- 题目 1 -
请从下面这篇华秋访谈中，原样给出从“乌青: 说说你在工地的日子”到“他一看我就看不惯,我一去就叫我掏下水道。”之间的文字，首尾都包括在内。

- 原文 -
乌青私访:华秋,起伏人生

《了不起的华秋》

有一部电视连续剧
跌宕起伏,引人入胜
片名叫了不起的华秋
由三菱电梯赞助
华秋的前半生
像电梯一样
上上下下
我们,包括华秋自己
一致认为
华秋很厉害

乌青: 在你过去的人生中最穷的是什么时候?
华秋: 1991年,开矿失败,流浪到陕西的时候。身上只有2元钱左右
也就是说我最穷的时候就是只剩2元钱
乌青: 那你是怎么过来的呢
华秋: 我用一元钱左右买了一包烟然后去劳务所找工作,找到一个建筑工地推浆车的工作
也就是建筑工
乌青: 哈哈,你还记得买的是什么牌子的烟吗?

华秋: 好像是大重九
乌青: 你当时的心情是怎么样的,当时对未来又是怎么想的
华秋: 对了。买烟和找到工作之间还有一个晚上。是在火车站广场露宿的
很害怕,不停地换地方
不停地换地方睡–因为广场上有那种地痞找人欺负
总的来说没有什么绝望心情—我在这种情况下反倒没有绝望,很自信有办法解决
但是对未来倒是没有什么想法当时,只想解决眼前的问题
火车站露宿时才是最穷的时候,身上只有大约1元钱。哈,完全像个流浪汉。
乌青: 的确,如果是我完全就不知道怎么办,但你有勇气去工地找活干
华秋: 一个人到就剩下一条命的时候,估计不会想未来—很久的未来–只想解决眼前危机
那不是勇气,那是完全没办法。只得如此。
乌青: 说说你在工地的日子
华秋:一去工地。就很有戏剧性
因为我当时身穿近千元的皮夹克,戴着千元的眼镜,和小工们格格不入
建筑队队长专门找我谈话,想打听我的底细
开头以为我是个逃亡的犯人–比如贪污。打听后,他自做聪明地认为我是个与家庭割裂的富家弟子,对我很优待。这是他们的队长的看法。但是建筑队的总承包商商那边还有个队长不一样
他一看我就看不惯,我一去就叫我掏下水道。

- 所给资料 -
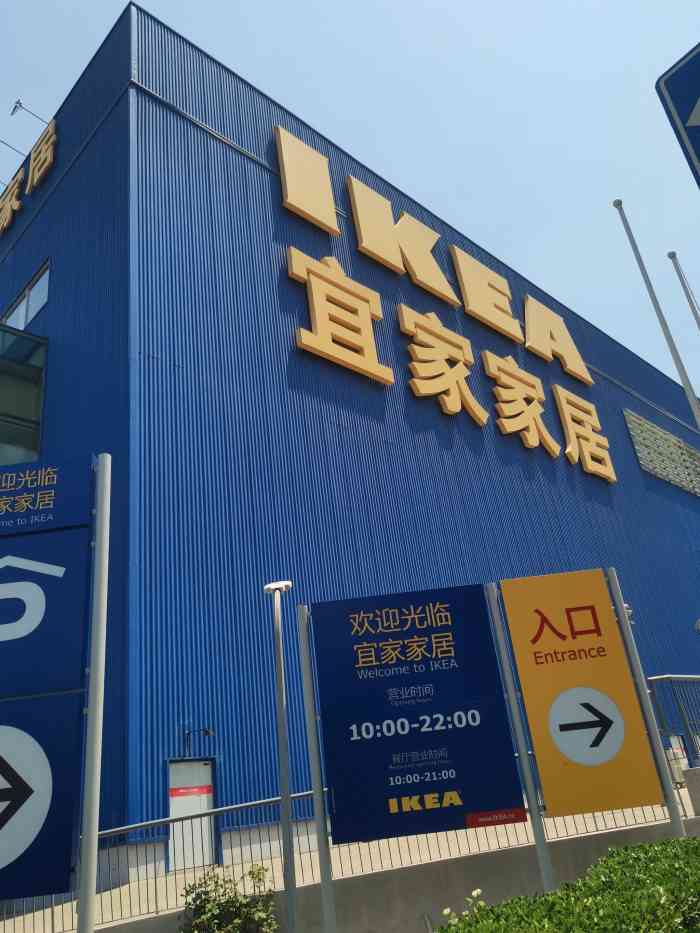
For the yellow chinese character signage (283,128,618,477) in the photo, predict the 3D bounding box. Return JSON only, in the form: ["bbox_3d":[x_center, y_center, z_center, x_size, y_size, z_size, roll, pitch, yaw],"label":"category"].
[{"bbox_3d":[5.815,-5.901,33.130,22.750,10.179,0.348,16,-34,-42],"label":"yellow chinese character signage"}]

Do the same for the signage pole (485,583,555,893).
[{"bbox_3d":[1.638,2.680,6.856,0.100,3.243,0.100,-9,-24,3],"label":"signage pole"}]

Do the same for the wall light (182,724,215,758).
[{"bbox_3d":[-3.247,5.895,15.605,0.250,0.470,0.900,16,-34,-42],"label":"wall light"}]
--
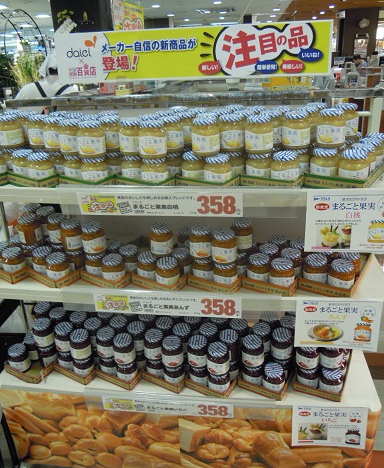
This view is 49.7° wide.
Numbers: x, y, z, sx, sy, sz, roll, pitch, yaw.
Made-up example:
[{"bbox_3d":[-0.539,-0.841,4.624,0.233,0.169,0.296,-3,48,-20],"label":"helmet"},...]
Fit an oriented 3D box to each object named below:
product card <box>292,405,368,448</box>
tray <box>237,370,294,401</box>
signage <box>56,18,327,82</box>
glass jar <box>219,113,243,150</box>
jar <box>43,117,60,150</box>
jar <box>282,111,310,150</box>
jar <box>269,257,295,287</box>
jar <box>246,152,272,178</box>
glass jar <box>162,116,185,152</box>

- 题目 2 -
把上面清单里从含有“This view is 49.7° wide.”的那一行到含有“glass jar <box>162,116,185,152</box>”的那一行（首尾两行都算）改写成编号列表，空行不要，其他行也不要。

- 参考答案 1 -
乌青: 说说你在工地的日子
华秋:一去工地。就很有戏剧性
因为我当时身穿近千元的皮夹克,戴着千元的眼镜,和小工们格格不入
建筑队队长专门找我谈话,想打听我的底细
开头以为我是个逃亡的犯人–比如贪污。打听后,他自做聪明地认为我是个与家庭割裂的富家弟子,对我很优待。这是他们的队长的看法。但是建筑队的总承包商商那边还有个队长不一样
他一看我就看不惯,我一去就叫我掏下水道。

- 参考答案 2 -
1. This view is 49.7° wide.
2. Numbers: x, y, z, sx, sy, sz, roll, pitch, yaw.
3. Made-up example:
4. [{"bbox_3d":[-0.539,-0.841,4.624,0.233,0.169,0.296,-3,48,-20],"label":"helmet"},...]
5. Fit an oriented 3D box to each object named below:
6. product card <box>292,405,368,448</box>
7. tray <box>237,370,294,401</box>
8. signage <box>56,18,327,82</box>
9. glass jar <box>219,113,243,150</box>
10. jar <box>43,117,60,150</box>
11. jar <box>282,111,310,150</box>
12. jar <box>269,257,295,287</box>
13. jar <box>246,152,272,178</box>
14. glass jar <box>162,116,185,152</box>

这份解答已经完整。